We are dedicated to a rejection of every aspect of the sexual revolution. This obviously includes sexual behavior, including all the alphabet nonsense, along with whatever that + business is supposed to mean, but not forgetting to reject any old school heterosexual fornication. But an essential part of this means a return to a biblical view of sex roles. Men were created by God to do certain things for their wives and children—fundamentally, in order to protect them and provide for them. The woman’s role is to glorify what he gives to her. It is not possible for us to abandon our assigned sexual roles in marriage and at the same time to maintain God’s standards for our sexual behavior. If the fire is not kept in the fireplace, it will burn the house down, as we are seeing.
We are opposed to every form of dualism, by which we mean the sort of workarounds that enable Christians to affirm the lordship of Christ in theory while denying it in certain roped-off realms that are held in reserve for the devil. But Christ is Lord of both Heaven and earth. He is not the Lord of the upper story alone. Neither is He Lord in the church, while the world can go on its merry way. No. He is the Desire of Nations.
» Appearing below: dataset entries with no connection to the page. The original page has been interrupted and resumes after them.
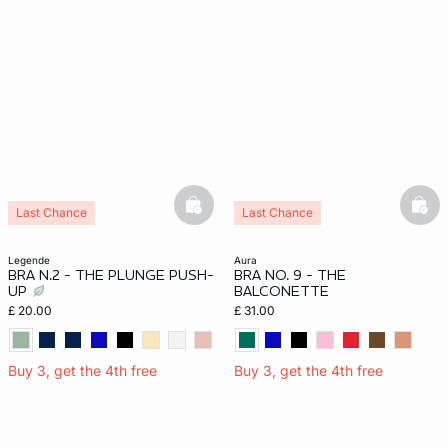
basketfull
bask
Last Chance
Last Chance
legende
aura
BRA N.2 - THE PLUNGE PUSH-
BRA NO. 9 - THE
UP
BALCONETTE
£ 20.00
£ 31.00
Buy 3, get the 4th free
Buy 3, get the 4th free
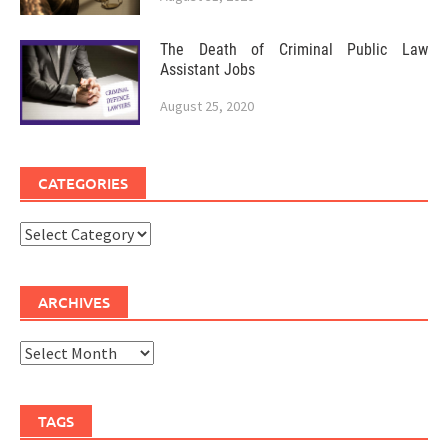
The Death of Criminal Public Law
Assistant Jobs
August 25, 2020
CATEGORIES
Categories
ARCHIVES
Archives
TAGS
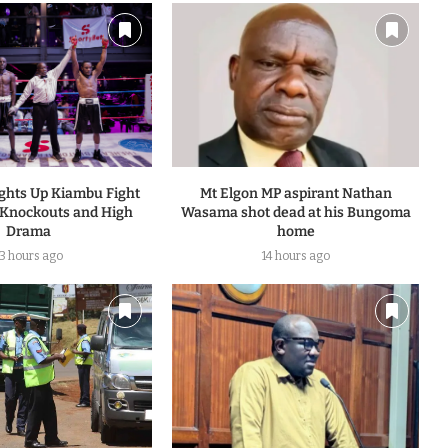
ights Up Kiambu Fight
Mt Elgon MP aspirant Nathan
 Knockouts and High
Wasama shot dead at his Bungoma
Drama
home
13 hours ago
14 hours ago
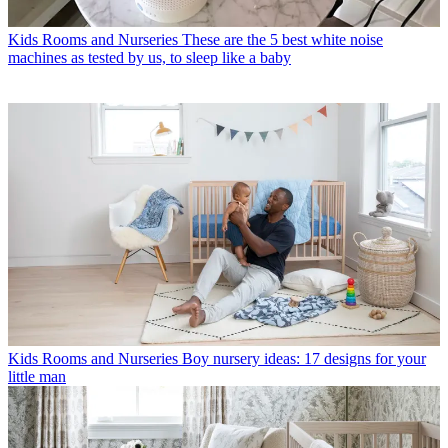
Kids Rooms and Nurseries
These are the 5 best white noise
machines as tested by us, to sleep like a baby
Kids Rooms and Nurseries
Boy nursery ideas: 17 designs for your
little man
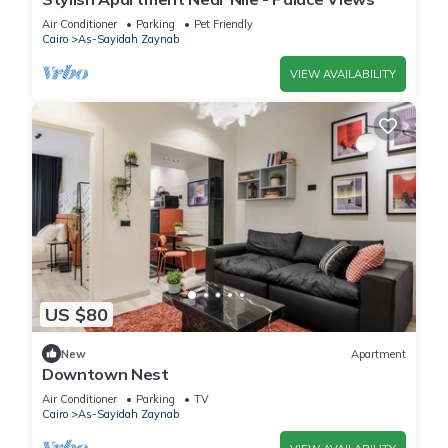
Air Conditioner
Parking
Pet Friendly
Cairo
As-Sayidah Zaynab
VIEW AVAILABILITY
US $80
New
Apartment
Downtown Nest
Air Conditioner
Parking
TV
Cairo
As-Sayidah Zaynab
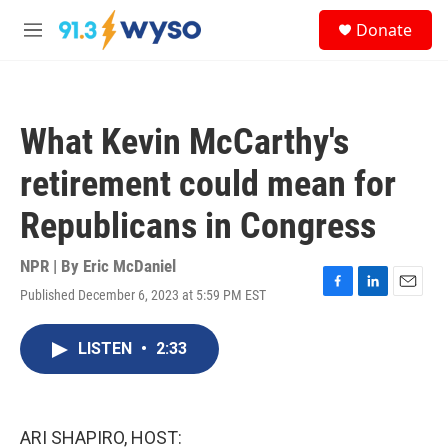
Skip to main content
S
Donate
e
M
a
e
r
n
c
u
h
What Kevin McCarthy's
u
e
retirement could mean for
r
y
Republicans in Congress
NPR | By
Eric McDaniel
Published December 6, 2023 at 5:59 PM EST
F
L
E
a
i
m
c
n
a
LISTEN
•
2:33
e
k
i
b
e
l
o
d
o
I
k
n
ARI SHAPIRO, HOST:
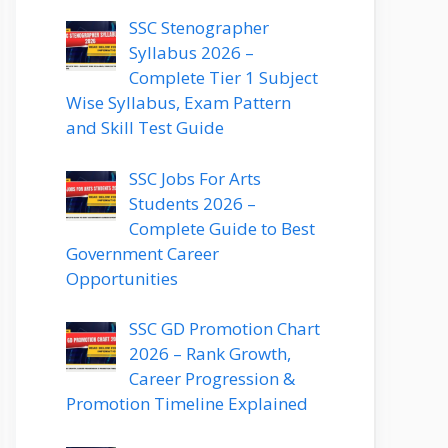
SSC Stenographer
Syllabus 2026 –
Complete Tier 1 Subject
Wise Syllabus, Exam Pattern
and Skill Test Guide
SSC Jobs For Arts
Students 2026 –
Complete Guide to Best
Government Career
Opportunities
SSC GD Promotion Chart
2026 – Rank Growth,
Career Progression &
Promotion Timeline Explained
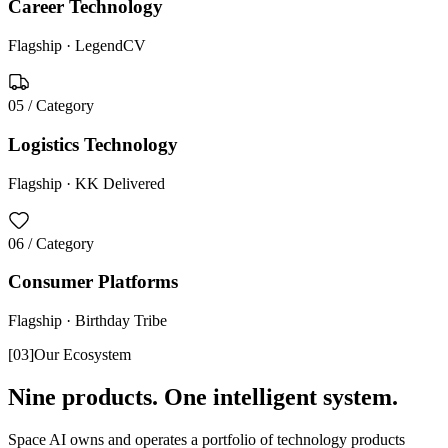
Career Technology
Flagship ·
LegendCV
05
/ Category
Logistics Technology
Flagship ·
KK Delivered
06
/ Category
Consumer Platforms
Flagship ·
Birthday Tribe
[
03
]
Our Ecosystem
Nine products. One intelligent system.
Space AI owns and operates a portfolio of technology products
It naturally follows that we hold that secularism is a dishonest pretense. It is not possible for human societies to function apart from a transcendental grounding. Idols which pretend to transcendence can hold things together for a brief time, and the unique contribution of secularism was that it managed to hold things together, for a time, without any appeal to the transcendent. This was therefore thought to be a new era. This venture only succeeded for as long as it did because of the residual moral capital that still existed in the societies attempting it, a moral capital inherited from more faithful Christian times. But like the prodigal son, who eventually ran out of money, our secular societies in the West are now officially bankrupt. It is time we acknowledged this frankly, and call for our leaders to return to the Father, submitting to the lordship of Jesus Christ. We say this because we are servants of the one of whom it is said “of the increase of His government there will be no end.” dougwils.com/books-and-culture/s7-engaging-the-culture/a-torrent-of-truth-or-what-we-actually-believe.html
I am sure this is not an exhaustive list for Wilson. There would be many other things he might have added. But it is refreshing to find Christians today who actually still run with certainties, with absolutes, and with conviction. This contrasts with all the wishy-washy, half-hearted, touchy-feely Christians we find in the West today who would never dare to affirm with any degree of certainty what they believe and what they do not believe.
The world keeps winning while the church keeps losing because we have abandoned the idea of standing on the solid rock. We have preferred to simply slide along the shifting sand. But as Jesus warned so long ago, that scenario will never end well (Matthew 7:24-27).
The foundations are crumbling and are in urgent need of repair. The real question is this: does anyone care, and are they willing to do something about it?